Germanium (Ge), as an anode material for lithium-ion batteries (LIBs), has received considerable attention because of its high theoretical capacity and excellent electrochemical performance. However, Ge anode usually undergoes large volume expansion during lithium insertion/extraction, resulting in severe structural pulverization and fast capacity fading. Here, we report an efficient cationic polymer-assisted in-situ reduction method for the preparation of highly uniform Ge/RGO composites (RGO = reduced graphene oxide) using GeO2, instead of expensive and toxic GeXn (X = Cl, Br and I), as Ge source. In this protocol, GeO32− anions are well adsorbed on cationic polymer-modified graphene oxide sheets by electrostatic interaction, followed by in-situ reduction, which results in the growth of ultrafine Ge nanoparticles (ca. 5 nm) on RGO sheets to form highly uniform sandwich-like structure. Benefiting from the tiny size of Ge nanoparticles and the well-conductive RGO sheets, the Ge/RGO anodes exhibit a high reversible capacity of 960 mAh g−1 after 100 cycles at 0.2 A g−1, an excellent rate capability of 631 mAh g−1 at 5 A g−1, and 705 mAh g−1 after 350 cycles at 1 A g−1 (with the capacity fading of only 0.07% per cycle based on the initial discharge capacity of 940 mAh g−1).

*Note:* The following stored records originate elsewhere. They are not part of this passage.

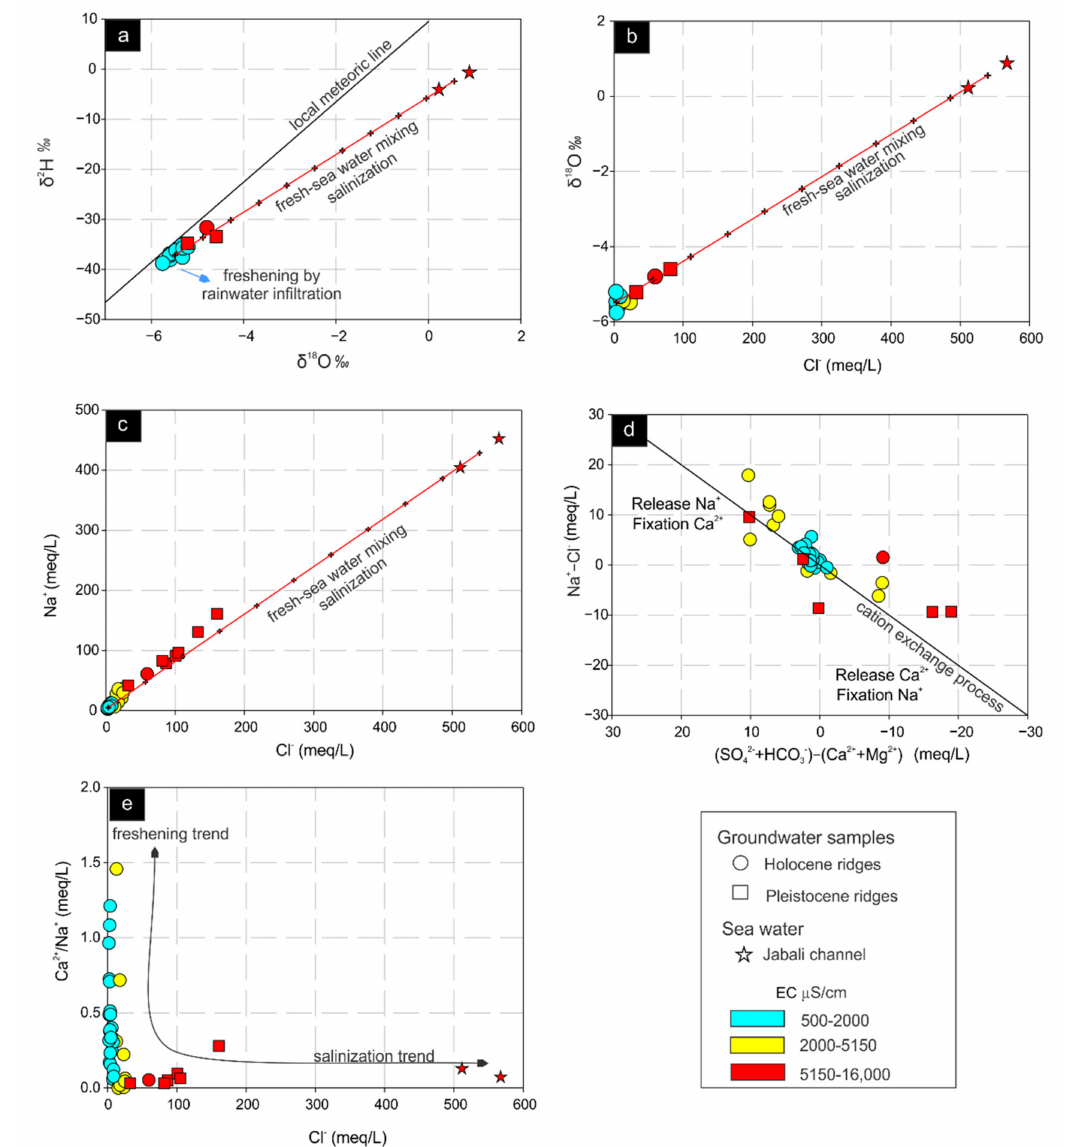
Figure 7. Stable isotope and ionic ratios of groundwater samples. ( a ) δ 2 H vs. δ 18 O, ( b ) δ 18 O vs. Cl − , ( c ) Na + vs. Cl − , ( d ) Na + − Cl − vs. (HCO 3 − + SO 4 2 − ) − (Ca 2+ + Mg 2+ ), ( e ) Ca 2+ /Na + vs. Cl −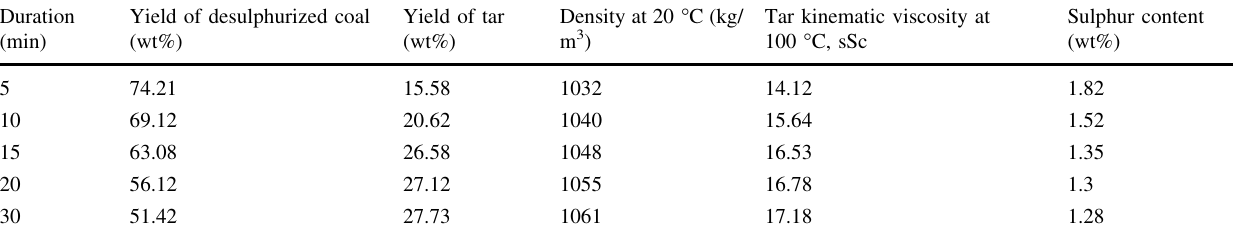
Tar kinematic viscosity at 100 (cid:3) C, sSc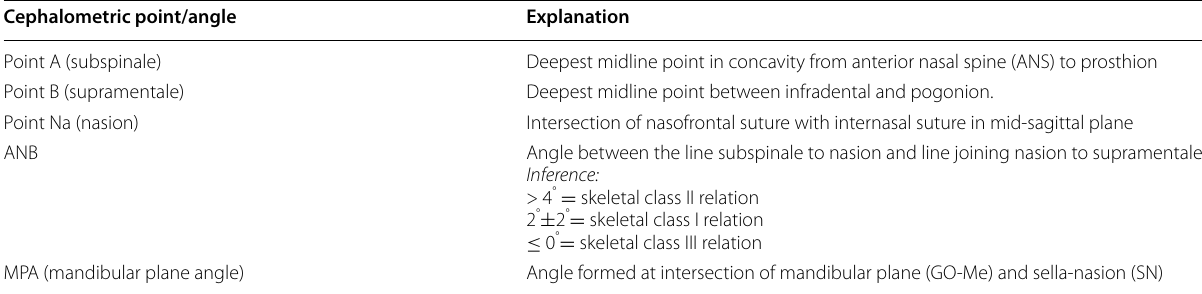
Table 2 Cephalometric points for sagittal and vertical skeletal jaw arrangement (Chalala et al. 2019; Rana et al. 2012) Cephalometric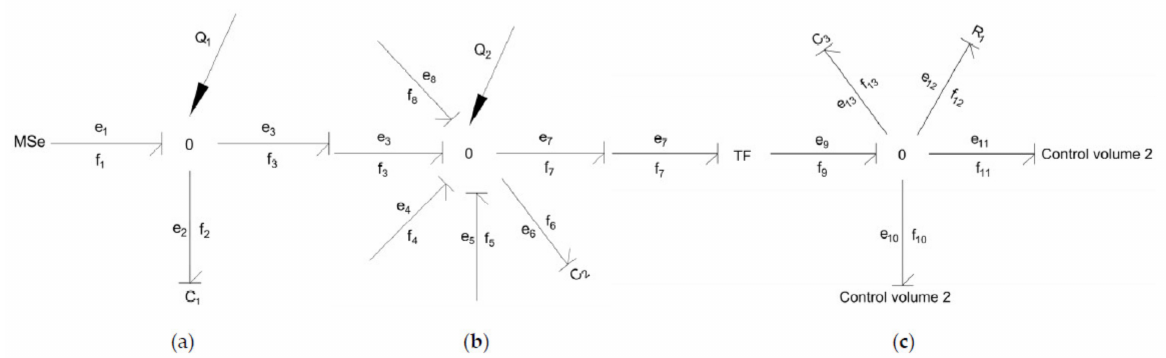
Figure 6. Bond graph model of the pressurizer: ( a ) control volume 1; ( b ) control volume 2; ( c ) control volume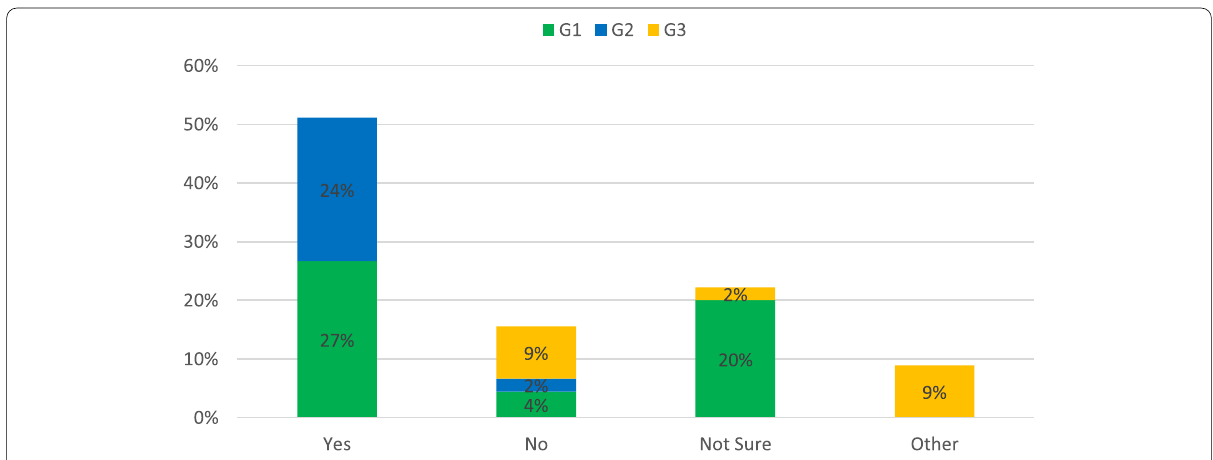
Fig. 8 Response to: Can investment in in roads providing public transport be prioritized whilst still maintaining transport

More impressively, by coupling with LiFePO4 cathode, the full battery also shows a good electrochemical performance in terms of specific capacity and cycling stability. The simple, low-cost and environmental friendly synthesis strategy together with the outstanding lithium-storage performance of Ge/RGO composites affords a promising anode material for next-generation LIBs.